STORED RECORDS:
* * * * * * * * *
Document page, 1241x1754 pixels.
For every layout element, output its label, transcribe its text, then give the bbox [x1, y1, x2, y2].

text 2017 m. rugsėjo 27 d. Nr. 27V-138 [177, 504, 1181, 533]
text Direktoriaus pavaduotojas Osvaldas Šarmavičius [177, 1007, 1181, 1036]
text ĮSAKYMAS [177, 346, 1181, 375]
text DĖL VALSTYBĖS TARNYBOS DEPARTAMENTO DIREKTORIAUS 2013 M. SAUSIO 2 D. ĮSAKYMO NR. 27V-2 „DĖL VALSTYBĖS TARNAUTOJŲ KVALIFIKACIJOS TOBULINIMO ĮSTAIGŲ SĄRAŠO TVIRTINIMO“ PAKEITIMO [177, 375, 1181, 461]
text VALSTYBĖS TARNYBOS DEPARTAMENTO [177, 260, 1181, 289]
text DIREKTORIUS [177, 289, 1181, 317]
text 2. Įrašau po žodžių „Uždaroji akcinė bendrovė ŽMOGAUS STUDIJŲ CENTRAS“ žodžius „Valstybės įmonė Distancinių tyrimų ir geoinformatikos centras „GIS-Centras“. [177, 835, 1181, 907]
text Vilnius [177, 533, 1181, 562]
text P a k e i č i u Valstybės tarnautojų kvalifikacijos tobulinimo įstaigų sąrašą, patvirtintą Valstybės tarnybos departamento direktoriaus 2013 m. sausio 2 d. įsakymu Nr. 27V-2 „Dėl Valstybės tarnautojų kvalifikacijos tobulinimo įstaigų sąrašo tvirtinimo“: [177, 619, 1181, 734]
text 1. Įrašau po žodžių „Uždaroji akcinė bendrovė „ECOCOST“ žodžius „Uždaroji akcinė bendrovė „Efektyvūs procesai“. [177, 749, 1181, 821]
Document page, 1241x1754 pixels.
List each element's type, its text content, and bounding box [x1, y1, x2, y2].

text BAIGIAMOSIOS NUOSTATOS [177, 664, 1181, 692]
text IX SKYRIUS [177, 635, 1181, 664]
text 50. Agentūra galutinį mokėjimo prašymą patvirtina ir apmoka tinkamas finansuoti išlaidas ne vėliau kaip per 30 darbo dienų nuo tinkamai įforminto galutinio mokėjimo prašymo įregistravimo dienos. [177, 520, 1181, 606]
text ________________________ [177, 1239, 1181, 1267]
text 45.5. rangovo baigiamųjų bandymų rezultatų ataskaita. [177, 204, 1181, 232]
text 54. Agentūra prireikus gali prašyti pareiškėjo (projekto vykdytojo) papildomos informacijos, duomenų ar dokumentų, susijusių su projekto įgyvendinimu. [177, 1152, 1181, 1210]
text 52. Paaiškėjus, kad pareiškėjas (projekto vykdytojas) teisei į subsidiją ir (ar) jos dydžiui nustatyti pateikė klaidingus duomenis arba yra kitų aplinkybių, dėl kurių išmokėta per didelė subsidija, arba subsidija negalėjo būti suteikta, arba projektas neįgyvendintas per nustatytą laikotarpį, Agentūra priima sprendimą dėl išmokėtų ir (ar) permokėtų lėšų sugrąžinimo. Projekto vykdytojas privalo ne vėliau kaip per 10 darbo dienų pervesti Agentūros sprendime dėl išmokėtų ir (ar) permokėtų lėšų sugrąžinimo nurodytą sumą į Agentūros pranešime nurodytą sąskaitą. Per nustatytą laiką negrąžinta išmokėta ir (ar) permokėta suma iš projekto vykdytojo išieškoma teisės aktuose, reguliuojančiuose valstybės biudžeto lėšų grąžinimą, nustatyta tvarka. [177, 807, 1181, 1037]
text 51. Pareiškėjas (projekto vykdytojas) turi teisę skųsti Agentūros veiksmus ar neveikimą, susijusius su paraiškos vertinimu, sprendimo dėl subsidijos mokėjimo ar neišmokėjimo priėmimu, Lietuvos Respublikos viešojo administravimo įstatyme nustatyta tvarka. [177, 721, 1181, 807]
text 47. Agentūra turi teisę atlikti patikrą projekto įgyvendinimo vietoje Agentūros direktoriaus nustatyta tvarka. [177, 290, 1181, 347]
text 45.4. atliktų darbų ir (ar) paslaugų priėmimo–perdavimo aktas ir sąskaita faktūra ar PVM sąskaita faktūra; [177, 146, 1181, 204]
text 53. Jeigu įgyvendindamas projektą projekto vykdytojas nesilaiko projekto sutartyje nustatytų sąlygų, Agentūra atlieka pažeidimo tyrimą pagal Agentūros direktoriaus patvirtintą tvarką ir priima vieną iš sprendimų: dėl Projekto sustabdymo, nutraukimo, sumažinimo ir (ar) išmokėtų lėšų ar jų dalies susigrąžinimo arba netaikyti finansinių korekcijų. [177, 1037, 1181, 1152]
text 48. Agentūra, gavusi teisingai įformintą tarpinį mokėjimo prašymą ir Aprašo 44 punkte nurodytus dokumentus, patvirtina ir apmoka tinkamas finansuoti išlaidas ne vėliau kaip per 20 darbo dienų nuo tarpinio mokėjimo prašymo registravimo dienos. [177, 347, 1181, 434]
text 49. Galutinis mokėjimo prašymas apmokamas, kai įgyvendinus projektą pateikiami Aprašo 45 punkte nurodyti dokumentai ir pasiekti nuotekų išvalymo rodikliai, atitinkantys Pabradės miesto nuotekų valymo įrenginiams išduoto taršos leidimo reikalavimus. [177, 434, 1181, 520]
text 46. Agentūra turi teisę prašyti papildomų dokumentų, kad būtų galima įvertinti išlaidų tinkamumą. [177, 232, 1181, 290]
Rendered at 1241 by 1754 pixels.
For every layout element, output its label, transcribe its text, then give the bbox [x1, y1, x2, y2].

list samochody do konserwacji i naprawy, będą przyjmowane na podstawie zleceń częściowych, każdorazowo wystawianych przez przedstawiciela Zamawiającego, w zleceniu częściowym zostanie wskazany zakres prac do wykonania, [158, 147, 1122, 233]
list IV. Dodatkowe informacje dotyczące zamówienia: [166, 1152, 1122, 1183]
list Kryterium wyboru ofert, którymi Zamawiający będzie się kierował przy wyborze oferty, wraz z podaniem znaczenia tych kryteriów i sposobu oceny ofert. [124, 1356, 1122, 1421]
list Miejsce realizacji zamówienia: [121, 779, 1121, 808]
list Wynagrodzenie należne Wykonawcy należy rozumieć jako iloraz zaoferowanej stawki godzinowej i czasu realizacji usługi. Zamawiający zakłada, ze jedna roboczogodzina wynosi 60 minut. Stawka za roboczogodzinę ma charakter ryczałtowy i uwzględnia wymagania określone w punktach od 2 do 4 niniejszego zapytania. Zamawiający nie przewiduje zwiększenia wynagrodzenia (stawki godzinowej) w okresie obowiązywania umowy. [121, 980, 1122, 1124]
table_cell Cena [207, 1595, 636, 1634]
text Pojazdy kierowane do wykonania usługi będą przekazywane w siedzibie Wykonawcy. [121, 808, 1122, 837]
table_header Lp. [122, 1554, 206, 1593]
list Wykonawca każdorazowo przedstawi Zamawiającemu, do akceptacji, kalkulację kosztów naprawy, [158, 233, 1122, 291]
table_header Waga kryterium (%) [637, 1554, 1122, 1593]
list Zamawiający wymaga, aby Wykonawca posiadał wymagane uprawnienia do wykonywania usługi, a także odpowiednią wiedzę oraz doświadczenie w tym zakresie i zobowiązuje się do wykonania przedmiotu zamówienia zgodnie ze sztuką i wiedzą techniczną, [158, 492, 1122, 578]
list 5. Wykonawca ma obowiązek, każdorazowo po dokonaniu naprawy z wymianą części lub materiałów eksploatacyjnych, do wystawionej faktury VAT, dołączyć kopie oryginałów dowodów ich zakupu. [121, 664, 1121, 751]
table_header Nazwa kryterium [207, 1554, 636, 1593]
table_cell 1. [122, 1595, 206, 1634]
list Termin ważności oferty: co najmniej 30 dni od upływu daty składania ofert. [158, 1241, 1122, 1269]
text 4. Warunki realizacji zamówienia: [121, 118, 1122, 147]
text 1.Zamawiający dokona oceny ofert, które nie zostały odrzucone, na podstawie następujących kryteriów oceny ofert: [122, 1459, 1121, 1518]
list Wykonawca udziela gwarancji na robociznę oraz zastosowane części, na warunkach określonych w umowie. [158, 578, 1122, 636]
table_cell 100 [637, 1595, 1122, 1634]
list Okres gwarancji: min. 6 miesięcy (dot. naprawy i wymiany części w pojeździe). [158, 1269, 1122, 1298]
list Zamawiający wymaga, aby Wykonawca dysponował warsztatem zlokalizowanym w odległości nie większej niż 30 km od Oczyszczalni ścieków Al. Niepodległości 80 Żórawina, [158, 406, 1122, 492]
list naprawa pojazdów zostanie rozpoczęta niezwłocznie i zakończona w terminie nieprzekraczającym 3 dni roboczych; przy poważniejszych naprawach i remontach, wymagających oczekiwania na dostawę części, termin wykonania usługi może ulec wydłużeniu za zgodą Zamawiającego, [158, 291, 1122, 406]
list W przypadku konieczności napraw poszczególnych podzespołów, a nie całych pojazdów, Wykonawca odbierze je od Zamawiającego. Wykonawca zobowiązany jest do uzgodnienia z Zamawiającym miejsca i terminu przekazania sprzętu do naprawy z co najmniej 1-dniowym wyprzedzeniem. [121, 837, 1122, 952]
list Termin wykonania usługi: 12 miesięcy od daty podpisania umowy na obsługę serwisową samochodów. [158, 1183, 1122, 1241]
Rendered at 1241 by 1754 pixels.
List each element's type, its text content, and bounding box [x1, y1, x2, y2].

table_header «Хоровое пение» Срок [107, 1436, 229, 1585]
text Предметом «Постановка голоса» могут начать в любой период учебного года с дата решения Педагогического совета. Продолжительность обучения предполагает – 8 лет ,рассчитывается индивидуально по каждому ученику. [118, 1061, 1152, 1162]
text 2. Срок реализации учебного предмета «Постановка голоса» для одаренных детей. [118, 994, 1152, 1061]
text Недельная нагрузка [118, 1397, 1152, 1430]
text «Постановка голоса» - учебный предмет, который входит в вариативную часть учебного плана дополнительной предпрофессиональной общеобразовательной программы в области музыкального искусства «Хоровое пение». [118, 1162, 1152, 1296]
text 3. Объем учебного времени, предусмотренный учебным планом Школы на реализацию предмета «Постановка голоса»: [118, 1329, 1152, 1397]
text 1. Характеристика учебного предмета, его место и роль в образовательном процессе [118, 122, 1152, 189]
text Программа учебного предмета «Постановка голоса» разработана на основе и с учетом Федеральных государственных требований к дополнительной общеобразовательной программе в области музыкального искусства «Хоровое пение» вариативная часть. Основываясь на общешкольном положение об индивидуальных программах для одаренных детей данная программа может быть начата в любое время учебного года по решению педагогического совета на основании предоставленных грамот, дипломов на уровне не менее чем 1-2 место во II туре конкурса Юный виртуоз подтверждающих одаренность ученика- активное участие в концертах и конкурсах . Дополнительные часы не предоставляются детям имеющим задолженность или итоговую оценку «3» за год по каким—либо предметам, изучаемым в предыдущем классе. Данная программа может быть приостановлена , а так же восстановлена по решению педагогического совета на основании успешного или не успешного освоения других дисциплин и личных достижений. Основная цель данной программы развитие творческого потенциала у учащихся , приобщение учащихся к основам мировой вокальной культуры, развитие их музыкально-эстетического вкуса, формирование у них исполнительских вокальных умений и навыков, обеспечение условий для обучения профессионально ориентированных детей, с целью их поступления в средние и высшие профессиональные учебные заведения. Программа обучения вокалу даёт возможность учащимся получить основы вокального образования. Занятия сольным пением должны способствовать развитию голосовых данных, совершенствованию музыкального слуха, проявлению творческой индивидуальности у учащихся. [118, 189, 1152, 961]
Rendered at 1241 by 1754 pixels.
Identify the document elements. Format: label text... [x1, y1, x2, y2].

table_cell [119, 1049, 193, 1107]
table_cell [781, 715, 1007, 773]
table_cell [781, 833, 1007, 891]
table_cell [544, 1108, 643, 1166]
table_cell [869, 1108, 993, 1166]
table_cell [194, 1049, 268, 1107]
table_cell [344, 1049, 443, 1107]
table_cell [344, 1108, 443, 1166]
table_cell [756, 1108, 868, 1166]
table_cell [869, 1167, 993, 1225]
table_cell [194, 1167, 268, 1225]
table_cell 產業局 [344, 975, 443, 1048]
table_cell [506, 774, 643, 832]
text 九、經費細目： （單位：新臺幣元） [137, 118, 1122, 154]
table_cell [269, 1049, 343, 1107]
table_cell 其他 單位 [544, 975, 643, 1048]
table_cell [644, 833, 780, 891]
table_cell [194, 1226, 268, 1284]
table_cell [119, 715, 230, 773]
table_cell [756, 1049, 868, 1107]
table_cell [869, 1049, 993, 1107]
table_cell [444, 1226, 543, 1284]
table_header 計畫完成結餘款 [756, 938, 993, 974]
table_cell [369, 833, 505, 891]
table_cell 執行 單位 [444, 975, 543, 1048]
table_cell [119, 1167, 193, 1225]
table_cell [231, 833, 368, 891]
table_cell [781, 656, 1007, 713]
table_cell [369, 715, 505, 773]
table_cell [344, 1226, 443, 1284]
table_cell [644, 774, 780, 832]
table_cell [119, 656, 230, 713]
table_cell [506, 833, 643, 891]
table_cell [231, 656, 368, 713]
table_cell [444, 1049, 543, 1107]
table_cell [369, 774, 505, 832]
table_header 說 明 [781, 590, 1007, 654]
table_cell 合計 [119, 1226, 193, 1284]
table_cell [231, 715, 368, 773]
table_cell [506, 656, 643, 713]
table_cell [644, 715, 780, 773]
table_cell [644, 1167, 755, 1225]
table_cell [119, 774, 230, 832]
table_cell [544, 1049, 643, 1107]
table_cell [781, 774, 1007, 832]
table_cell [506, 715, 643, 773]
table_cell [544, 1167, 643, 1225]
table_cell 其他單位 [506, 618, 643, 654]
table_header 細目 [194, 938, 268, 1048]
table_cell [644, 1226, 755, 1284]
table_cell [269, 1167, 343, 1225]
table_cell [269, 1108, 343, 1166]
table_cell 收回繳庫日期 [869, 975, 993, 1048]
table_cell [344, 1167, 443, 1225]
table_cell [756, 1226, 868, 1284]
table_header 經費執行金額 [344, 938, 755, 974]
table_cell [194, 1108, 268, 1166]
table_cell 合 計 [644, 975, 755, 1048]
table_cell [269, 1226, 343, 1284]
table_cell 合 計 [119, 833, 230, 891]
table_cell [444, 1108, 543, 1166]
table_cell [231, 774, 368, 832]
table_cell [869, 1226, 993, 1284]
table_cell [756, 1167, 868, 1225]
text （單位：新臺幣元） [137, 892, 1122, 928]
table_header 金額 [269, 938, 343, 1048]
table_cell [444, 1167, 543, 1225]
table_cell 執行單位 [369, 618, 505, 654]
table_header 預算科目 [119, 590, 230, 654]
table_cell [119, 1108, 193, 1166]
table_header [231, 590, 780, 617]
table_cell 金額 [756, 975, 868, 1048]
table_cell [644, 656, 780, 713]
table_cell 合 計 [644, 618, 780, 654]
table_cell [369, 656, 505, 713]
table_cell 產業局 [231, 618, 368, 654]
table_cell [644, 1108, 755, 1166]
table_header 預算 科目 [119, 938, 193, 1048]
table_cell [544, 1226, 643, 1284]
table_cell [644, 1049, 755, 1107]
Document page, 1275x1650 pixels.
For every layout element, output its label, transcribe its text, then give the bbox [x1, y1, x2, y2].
* * * * * * * * *
WHAT THE TASK REQUIRES:
Print verbatim the lines above, starting at the line that contains "1436, 229, 1585]" and ending at the line that contains "text 1. Характеристика", with both of those lines included.

COMPLETE ANSWER:
table_header «Хоровое пение» Срок [107, 1436, 229, 1585]
text Предметом «Постановка голоса» могут начать в любой период учебного года с дата решения Педагогического совета. Продолжительность обучения предполагает – 8 лет ,рассчитывается индивидуально по каждому ученику. [118, 1061, 1152, 1162]
text 2. Срок реализации учебного предмета «Постановка голоса» для одаренных детей. [118, 994, 1152, 1061]
text Недельная нагрузка [118, 1397, 1152, 1430]
text «Постановка голоса» - учебный предмет, который входит в вариативную часть учебного плана дополнительной предпрофессиональной общеобразовательной программы в области музыкального искусства «Хоровое пение». [118, 1162, 1152, 1296]
text 3. Объем учебного времени, предусмотренный учебным планом Школы на реализацию предмета «Постановка голоса»: [118, 1329, 1152, 1397]
text 1. Характеристика учебного предмета, его место и роль в образовательном процессе [118, 122, 1152, 189]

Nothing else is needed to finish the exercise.